*Work order*. Make a word-for-word copy of the entries below from their first line through the line with "1991: Through financial", and add nothing.

*Material supplied*.

Content starts

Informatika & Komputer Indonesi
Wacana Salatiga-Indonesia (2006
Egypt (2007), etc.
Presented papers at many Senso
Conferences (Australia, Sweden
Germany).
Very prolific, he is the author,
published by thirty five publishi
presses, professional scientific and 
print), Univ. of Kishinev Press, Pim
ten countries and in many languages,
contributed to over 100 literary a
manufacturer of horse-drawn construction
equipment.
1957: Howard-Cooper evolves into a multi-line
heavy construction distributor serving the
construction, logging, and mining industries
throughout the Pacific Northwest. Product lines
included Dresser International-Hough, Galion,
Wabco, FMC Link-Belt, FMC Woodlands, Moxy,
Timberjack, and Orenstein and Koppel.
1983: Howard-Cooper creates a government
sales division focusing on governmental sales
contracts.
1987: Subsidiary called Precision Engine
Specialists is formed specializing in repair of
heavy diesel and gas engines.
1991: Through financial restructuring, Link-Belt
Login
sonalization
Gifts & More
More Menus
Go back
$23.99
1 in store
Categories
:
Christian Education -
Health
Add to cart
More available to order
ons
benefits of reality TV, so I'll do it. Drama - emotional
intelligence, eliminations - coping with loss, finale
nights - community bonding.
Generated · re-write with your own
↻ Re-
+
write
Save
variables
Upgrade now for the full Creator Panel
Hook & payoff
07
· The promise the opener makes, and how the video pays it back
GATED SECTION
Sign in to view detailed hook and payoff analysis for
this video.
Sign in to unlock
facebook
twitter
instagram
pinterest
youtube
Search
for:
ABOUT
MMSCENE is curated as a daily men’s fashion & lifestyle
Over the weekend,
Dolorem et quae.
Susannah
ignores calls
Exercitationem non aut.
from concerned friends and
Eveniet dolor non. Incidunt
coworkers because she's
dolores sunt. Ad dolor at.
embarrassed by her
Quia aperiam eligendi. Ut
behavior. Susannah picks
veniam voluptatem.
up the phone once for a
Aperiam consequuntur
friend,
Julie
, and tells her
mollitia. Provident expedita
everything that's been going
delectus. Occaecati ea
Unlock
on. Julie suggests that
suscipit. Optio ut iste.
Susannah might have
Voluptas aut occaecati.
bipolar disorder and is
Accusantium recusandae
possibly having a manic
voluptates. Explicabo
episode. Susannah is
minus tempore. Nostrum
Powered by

Content ends

*Response below*.
Informatika & Komputer Indonesi
Wacana Salatiga-Indonesia (2006
Egypt (2007), etc.
Presented papers at many Senso
Conferences (Australia, Sweden
Germany).
Very prolific, he is the author,
published by thirty five publishi
presses, professional scientific and 
print), Univ. of Kishinev Press, Pim
ten countries and in many languages,
contributed to over 100 literary a
manufacturer of horse-drawn construction
equipment.
1957: Howard-Cooper evolves into a multi-line
heavy construction distributor serving the
construction, logging, and mining industries
throughout the Pacific Northwest. Product lines
included Dresser International-Hough, Galion,
Wabco, FMC Link-Belt, FMC Woodlands, Moxy,
Timberjack, and Orenstein and Koppel.
1983: Howard-Cooper creates a government
sales division focusing on governmental sales
contracts.
1987: Subsidiary called Precision Engine
Specialists is formed specializing in repair of
heavy diesel and gas engines.
1991: Through financial restructuring, Link-Belt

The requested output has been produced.